The density of the population mesh determines how many mesh points each day is split into. A mesh density of 10 means there are 10 points per day (\(\Delta t = \Delta \mu = \) 0.1 days), while a mesh density of 100 means there are 100 points per day (\(\Delta t = \Delta \mu = \) 0.01 days). Figure 26 shows that increasing the density of the population mesh results in a reduction in the difference (error) between the steady state solution and the dynamic steady state solution. It also shows that increasing the mesh density increases the run time of the model exponentially.
The error in the dynamic model with a mesh density of 100 and the steady state model is 0.55%. This is an acceptable degree of error between the two models.
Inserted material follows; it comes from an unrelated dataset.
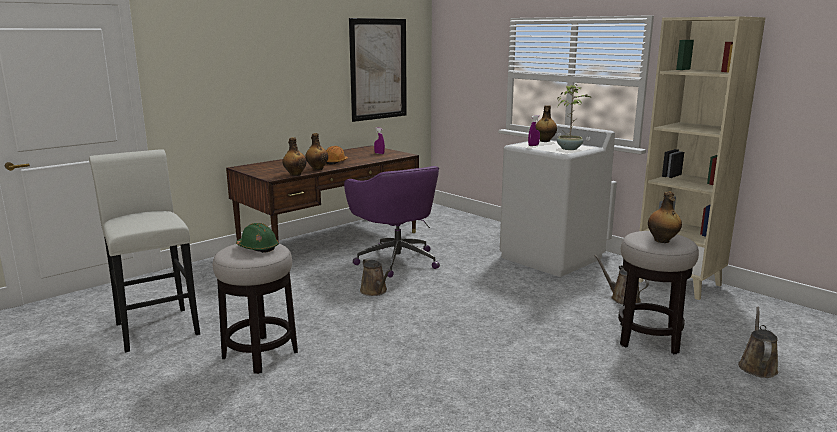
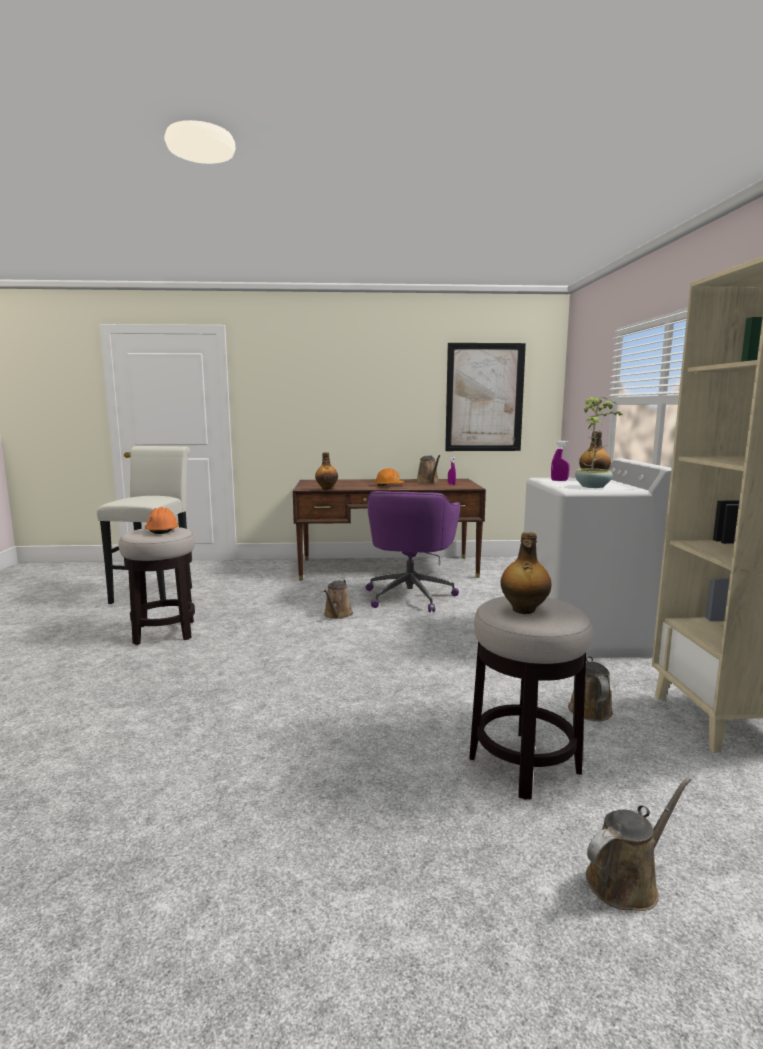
camera: 40 degrees right, 5 degrees down
(258, 248) = (162, 530): green hard hat -> orange hard hat
(317, 169) = (357, 487): bottle -> none
(355, 154) = (428, 482): none -> brown watering can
The error in the dynamic model is reduced by 0.015% by increasing the population mesh from 100 to 200. The run time of the model is increased from about 2.5 minutes to around 15 minutes when increasing the mesh density from 100 to 200. For these reasons the mesh density was kept at 100 throughout the EPO gene doping tests.
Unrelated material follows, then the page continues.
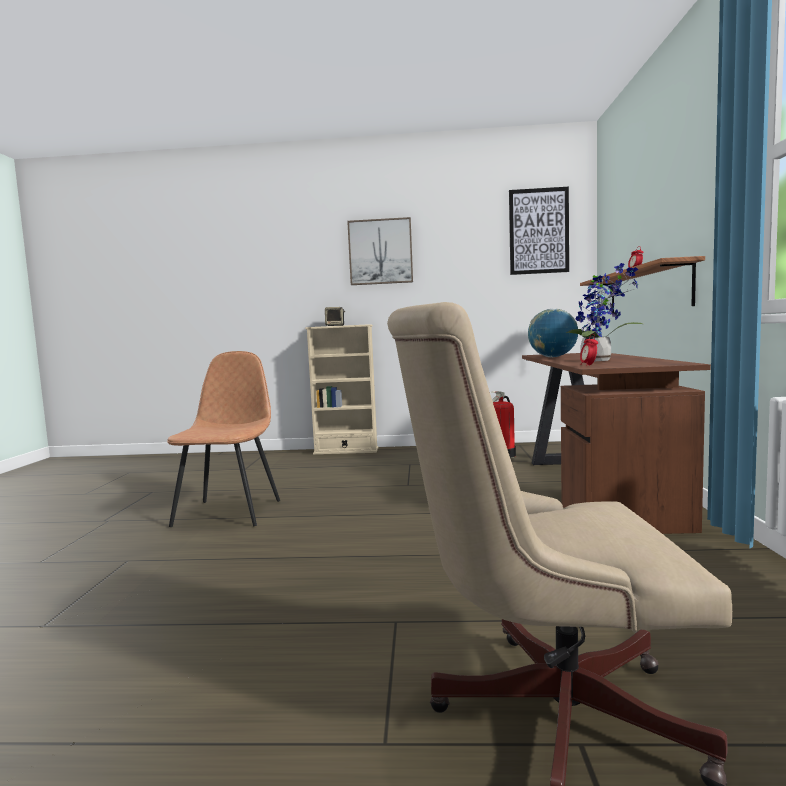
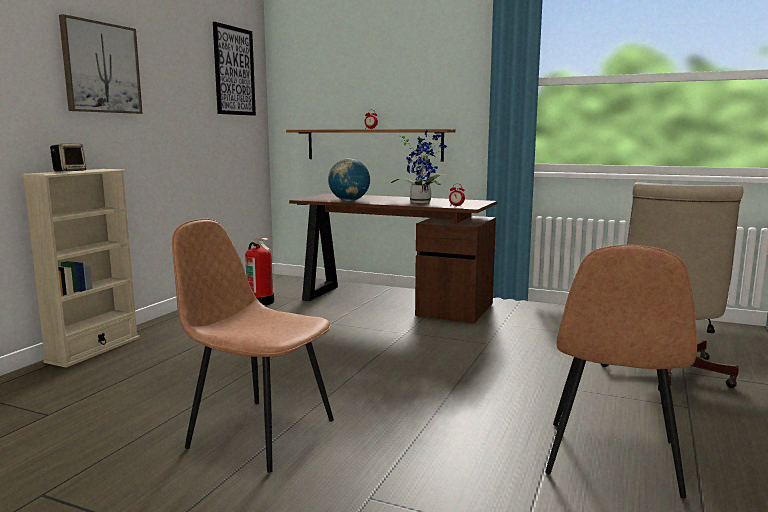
camera: 70 degrees left, 5 degrees up
(182, 665) = (611, 459): none -> brown chair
The red blood cell feedback loop on EPO release from the kidneys was implemented to determine the dynamic effect of changing EPO concentration. The initial population of the mesh was varied to determine is the starting conditions had an effect on the final steady state. The initial mesh was set to 0, steady state values, a population of 1010 at each maturity point, and a population of 1011 at each maturity point. Negative populations were not considered.
For every initial population mesh, with the population density set to 100, the dynamic model reached a steady state of 24.59 trillion red blood cells. Due to the combination of feedback loops in the model, the red blood cell count will reach the same steady state regardless of the initial population in the mesh. To change the steady state of the dynamic model, the parameters in the feedback functions would need to be modified until a desired steady state red blood cell count is reached. This was not done in our model.